There is a compelling reason to grind your own meat — not just beef, either! — and not solely because of superior taste. Unlike prepackaged supermarket ground beef, when you grind your own, you know exactly what goes into it. You are able to source the freshest, highest-quality ingredients, for one. If you have a source for free-range, farm-grown organic beef, you can guarantee that your mince is what you want to be eating.
And, again, let’s not forget the eating experience. Freshly ground beef is meaty and light in a way that stodgy, processed beef at the grocery store simply cannot hope to be. With a little care directed towards ingredients and technique, your burgers will be juicier, tastier, and nicer in texture when you grind your own meat. Though doing so may seem intimidating at first, all you really need is a strong food processor or a dedicated meat grinder.
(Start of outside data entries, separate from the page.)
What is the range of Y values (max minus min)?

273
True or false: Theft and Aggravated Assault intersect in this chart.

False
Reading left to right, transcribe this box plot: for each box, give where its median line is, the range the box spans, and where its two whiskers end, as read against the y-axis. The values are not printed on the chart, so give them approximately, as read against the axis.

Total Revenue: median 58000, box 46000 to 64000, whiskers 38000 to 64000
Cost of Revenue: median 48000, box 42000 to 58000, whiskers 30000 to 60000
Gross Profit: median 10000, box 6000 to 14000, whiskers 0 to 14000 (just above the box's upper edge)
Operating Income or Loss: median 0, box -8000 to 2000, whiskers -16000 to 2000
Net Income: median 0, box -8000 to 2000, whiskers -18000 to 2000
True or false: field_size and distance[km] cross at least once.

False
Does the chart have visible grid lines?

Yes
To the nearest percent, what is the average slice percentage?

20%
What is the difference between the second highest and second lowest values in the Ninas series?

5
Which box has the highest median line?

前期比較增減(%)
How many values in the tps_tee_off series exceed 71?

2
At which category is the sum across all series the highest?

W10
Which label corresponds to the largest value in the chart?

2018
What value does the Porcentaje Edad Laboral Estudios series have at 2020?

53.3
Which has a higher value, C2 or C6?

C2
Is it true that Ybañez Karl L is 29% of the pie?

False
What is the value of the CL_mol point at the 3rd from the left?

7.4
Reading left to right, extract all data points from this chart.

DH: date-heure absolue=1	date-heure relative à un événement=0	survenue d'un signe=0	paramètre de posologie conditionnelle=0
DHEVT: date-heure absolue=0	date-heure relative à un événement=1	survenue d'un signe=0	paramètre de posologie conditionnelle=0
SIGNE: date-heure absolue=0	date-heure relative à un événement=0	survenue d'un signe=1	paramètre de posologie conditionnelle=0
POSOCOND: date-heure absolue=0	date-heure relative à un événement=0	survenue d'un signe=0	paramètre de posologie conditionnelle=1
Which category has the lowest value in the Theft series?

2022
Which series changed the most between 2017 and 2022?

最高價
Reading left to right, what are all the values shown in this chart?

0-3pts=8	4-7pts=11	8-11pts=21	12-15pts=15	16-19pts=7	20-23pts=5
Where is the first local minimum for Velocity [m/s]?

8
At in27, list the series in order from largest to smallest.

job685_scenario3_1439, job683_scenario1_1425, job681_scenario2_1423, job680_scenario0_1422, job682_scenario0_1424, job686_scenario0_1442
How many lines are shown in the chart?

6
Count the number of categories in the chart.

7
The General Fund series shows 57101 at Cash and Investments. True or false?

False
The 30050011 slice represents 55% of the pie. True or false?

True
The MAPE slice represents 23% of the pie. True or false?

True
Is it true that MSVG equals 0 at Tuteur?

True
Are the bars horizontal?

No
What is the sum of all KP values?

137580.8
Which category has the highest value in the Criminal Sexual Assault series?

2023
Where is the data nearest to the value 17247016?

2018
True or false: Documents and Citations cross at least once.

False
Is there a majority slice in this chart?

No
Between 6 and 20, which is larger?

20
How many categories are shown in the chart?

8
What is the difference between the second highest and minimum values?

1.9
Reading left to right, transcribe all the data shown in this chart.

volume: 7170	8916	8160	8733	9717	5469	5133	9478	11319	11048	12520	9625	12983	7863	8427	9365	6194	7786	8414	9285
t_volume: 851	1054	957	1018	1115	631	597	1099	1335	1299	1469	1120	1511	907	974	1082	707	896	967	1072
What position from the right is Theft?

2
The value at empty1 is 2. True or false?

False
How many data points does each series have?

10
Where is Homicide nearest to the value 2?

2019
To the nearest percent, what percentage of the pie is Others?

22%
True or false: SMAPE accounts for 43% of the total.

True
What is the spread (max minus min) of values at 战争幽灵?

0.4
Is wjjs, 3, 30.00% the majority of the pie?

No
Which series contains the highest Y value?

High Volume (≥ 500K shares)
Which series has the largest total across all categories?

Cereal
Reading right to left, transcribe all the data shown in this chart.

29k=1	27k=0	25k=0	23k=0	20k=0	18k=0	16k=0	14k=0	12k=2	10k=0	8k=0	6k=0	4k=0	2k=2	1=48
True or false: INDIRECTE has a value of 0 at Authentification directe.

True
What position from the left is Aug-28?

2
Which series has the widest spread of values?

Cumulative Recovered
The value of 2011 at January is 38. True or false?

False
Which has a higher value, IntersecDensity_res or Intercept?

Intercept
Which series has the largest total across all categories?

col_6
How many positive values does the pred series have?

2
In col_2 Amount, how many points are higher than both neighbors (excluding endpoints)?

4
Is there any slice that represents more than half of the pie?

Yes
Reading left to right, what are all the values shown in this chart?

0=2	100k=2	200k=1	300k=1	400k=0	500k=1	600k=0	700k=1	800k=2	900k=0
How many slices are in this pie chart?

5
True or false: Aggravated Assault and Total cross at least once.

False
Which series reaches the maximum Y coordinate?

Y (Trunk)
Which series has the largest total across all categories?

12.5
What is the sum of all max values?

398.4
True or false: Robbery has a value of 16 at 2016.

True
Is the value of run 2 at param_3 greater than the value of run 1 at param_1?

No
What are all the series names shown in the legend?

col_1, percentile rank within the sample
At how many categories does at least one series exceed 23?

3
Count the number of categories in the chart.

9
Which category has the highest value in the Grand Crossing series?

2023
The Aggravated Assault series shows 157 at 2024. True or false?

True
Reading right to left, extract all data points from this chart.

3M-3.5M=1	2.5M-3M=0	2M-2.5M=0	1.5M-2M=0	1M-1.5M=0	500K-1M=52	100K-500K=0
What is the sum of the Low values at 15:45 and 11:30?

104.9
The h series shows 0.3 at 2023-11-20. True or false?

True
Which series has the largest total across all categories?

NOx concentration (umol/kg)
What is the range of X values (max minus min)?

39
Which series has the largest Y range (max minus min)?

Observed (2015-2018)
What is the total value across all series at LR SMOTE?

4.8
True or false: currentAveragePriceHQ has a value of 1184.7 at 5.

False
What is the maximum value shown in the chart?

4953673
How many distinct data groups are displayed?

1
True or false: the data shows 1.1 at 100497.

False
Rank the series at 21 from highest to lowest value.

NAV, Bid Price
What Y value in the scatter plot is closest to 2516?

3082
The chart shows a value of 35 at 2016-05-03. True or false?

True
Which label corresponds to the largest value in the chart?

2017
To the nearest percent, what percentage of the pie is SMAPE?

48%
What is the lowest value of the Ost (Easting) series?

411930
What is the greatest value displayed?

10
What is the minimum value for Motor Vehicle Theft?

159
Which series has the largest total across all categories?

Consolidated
What to know about grinding meat for burgers
One of the mistakes everyone makes cooking beef is letting it thaw on the counter, and, when it comes to grinding beef, that’s a bigger error than usual. You want your meat — and, if possible, even your grinding device — to be as cold as possible when you are processing the protein. The reason is that, as the fat in meat warms up, it gets mushy and smears. This isn’t just unsightly, as it actually changes the texture of the burger for the worse because of uneven fat distribution. If you want clean, uniform ground beef, keep things chilly. In the same vein, don’t handle the meat too much, as the warmth of your hands represents a similar potential problem!
Don’t think, either, that you are limited to just beef when it comes to grinding your own. We’ve seen great burger recipes that incorporate pork, venison, oxtail, and even bacon! Just remember that fat equals flavor, and some of these cuts have a tendency to be very dry, so you may want to grind in some beef or pork lard that you’ve sourced from a butcher or meat market. Once you have your homemade ground meat ready to go, all you have to do is heat up your griddle and look up the best temperature for grilling burgers! Alton Brown warns not to smash the burger with your spatula so that all those precious juices stay encased in the patty. He also noted that, for a medium-rare burger, you want to cook one for approximately four minutes on each side.